Authors: David Leavitt
Y entonces, inesperadamente, se abre la puerta. Los dos se ponen de pie, ruborizados, como si los hubieran pillado en medio de algo incorrecto.
—Hola, cariño —dice Neville acercándose, sus pasos precediendo otros distintos: los de Hardy y Littlewood.
—Hola —responde Alice, y corre a recibir el beso de su marido.
—He traído a Hardy y a Littlewood a tomar el té. Espero que no te importe.
—Pues claro que no.
—¿Qué habéis estado haciendo los dos? El puzzle, ya veo. Están empeñados en acabar este puzzle, Hardy. ¿Y esto? ¡El piano abierto! ¿Le has estado enseñando a tocar a Ramanujan?
—No, a cantar. —Alice llama a Ethel con la campanilla mientras Neville se acerca hasta el piano para examinar la partitura.
—La canción del General —dice—. Pero, Ramanujan, ¿ha estado usted interpretando a Gilbert y Sullivan?
Ramanujan no dice nada. Sigue sentado, muy tieso, en la banqueta.
—Nunca deja usted de sorprenderme, señora Neville —dice Littlewood—. ¡Menudo favor nos hace, familiarizando a Ramanujan con todo lo inglés! Nosotros no hablamos más que de matemáticas con él.
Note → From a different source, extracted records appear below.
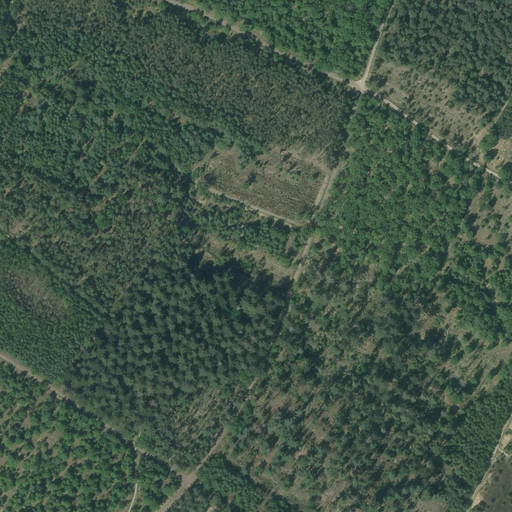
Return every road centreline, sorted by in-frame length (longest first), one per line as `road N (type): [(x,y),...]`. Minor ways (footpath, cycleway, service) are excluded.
road 1 (unknown): [(0,74),(117,123),(185,177),(307,234)]
road 2 (track): [(361,87),(255,374)]
road 3 (track): [(427,296),(353,469),(325,511)]
road 4 (track): [(0,355),(190,480)]
road 5 (track): [(164,0),(361,87)]
road 6 (track): [(236,511),(190,480),(255,374)]
road 7 (track): [(255,374),(121,330)]
road 8 (track): [(307,234),(321,228),(358,239),(435,277)]
road 9 (track): [(361,87),(469,161)]
road 10 (track): [(469,161),(469,206),(435,277)]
Alice se sienta enfrente de Ramanujan, en uno de los sillones individuales.
—¿Y por qué has vuelto tan temprano? —pregunta, mientras Ethel trae el juego de té.
—Una noticia maravillosa. Littlewood le ha encontrado sitio a Ramanujan en el College. En Whewell's Court. Ya se puede mudar la próxima semana.
¿Qué dirá su cara? Nada, espera. Tampoco es que su marido fuera a darse cuenta aunque dejara entrever alguna cosa. Detrás de esa amabilidad, lo sabe perfectamente, se ocultan la indiferencia y el egocentrismo.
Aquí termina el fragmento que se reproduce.